The farm now only a memory of a life they barely had, Nathan rented a small home from Old Coffee Bob on the outskirts of town for himself and Timothy. It wasn’t much, but it didn’t need to be now that it was only the two of them. He secured a job working as an orderly at the old asylum outside of the city limits; folks didn’t want to have to live with the guilt of seeing their castaways every day of course. Timothy pitched in a nickel a week working a job in a daily rotation with a few other boys from town, fetching water and cleaning up piss and vomit for Mr. MacGregor at the Long Branch Saloon.
In his time away from the saloon, Timothy enjoyed drawing. He always carried a notebook his mother gave to him as a child in his knapsack. There were only a few unblemished pages left which he planned to save for only the most special of occasions, so he mostly added to, or drew over older works of art. That didn’t bother him though; he could always peer through the nest of lines to see whichever image he wanted to remember.
He also enjoyed visiting his father at the asylum. Some days Nathan was too busy wrestling the larger residents onto tables to notice, but on quieter days, the two were able to steal hours together. He wasn’t in love with the thought of his son being exposed to all the nut jobs, but he cherished the time with his Timothy too much to direct him not to come.

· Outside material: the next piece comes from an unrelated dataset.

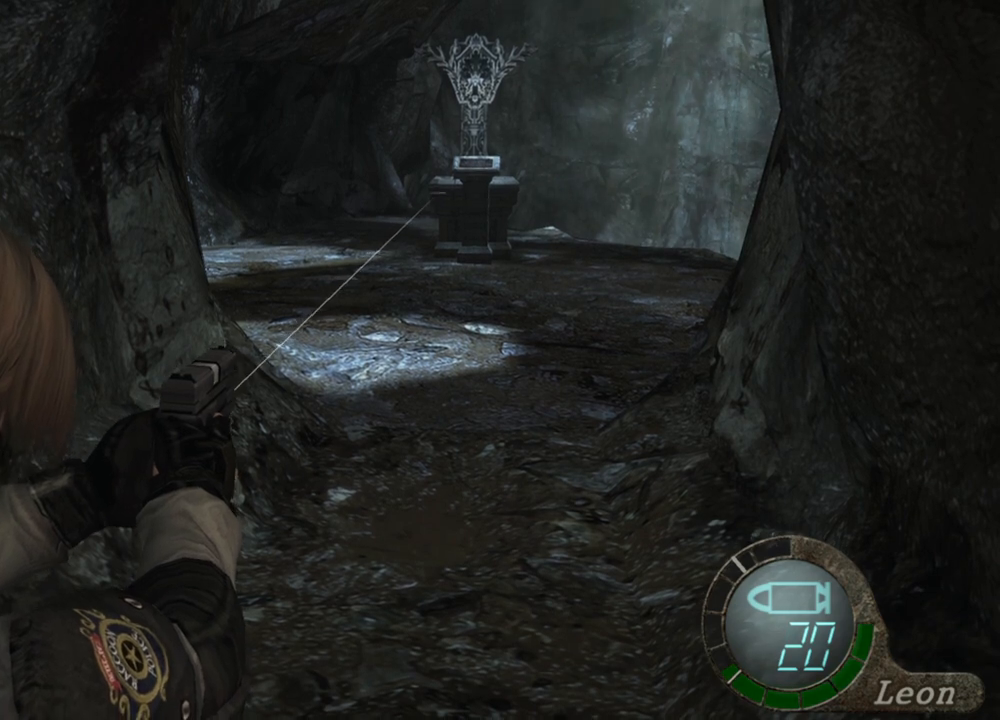
{"keys": [], "mouse": ["right"], "events": []}
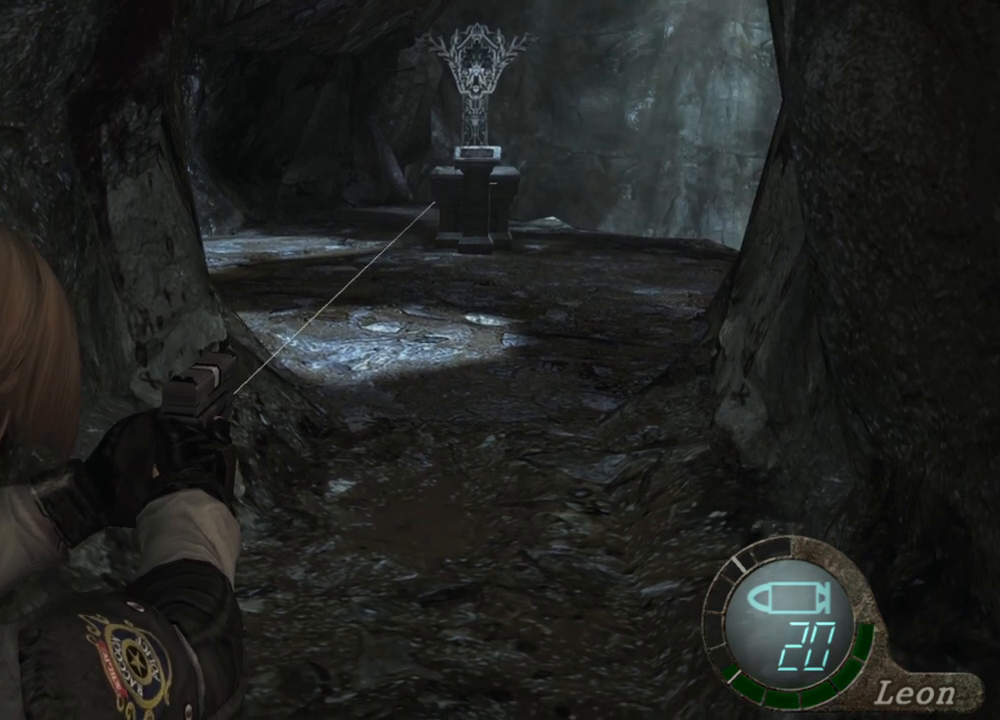
{"keys": [], "mouse": ["right"], "events": []}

The “old asylum” wasn’t actually that old. It was built in 1808 but it looked like it had been there for a thousand years. Timothy loved to put his fingers through bullet holes and dream about whether marauding cowboys or a Shawnee war party were responsible. He loved roaming the halls and wondering if it had ever been used to care for soldiers. There was such an air of mystery, and that afforded him so much freedom for his imagination to fill in the details.
Timothy also loved the people. The doctors and nurses were always friendly. His favorite Mae, would often sneak him candy. He actually found the patients to be wonderful as well. Sure, some were a bit eccentric at times, but for the most part, the group could better be described as unwanted wives or fatherless children than “crazies”. Besides, for a nine-year-old, there wasn’t much difference between “eccentric” and “exciting”.
It wasn’t the wonderful days with his brothers and sister on the farm, but Timothy and his father finally found a life out there. Together, they had a place to live, they had one another, and the asylum gave each what they needed from it. For Nathan, a secure source of income and for Timothy, a place to escape into a more carefree world than the one he’d known. Happy might be too strong of a word, but the remaining Smythe’s were content.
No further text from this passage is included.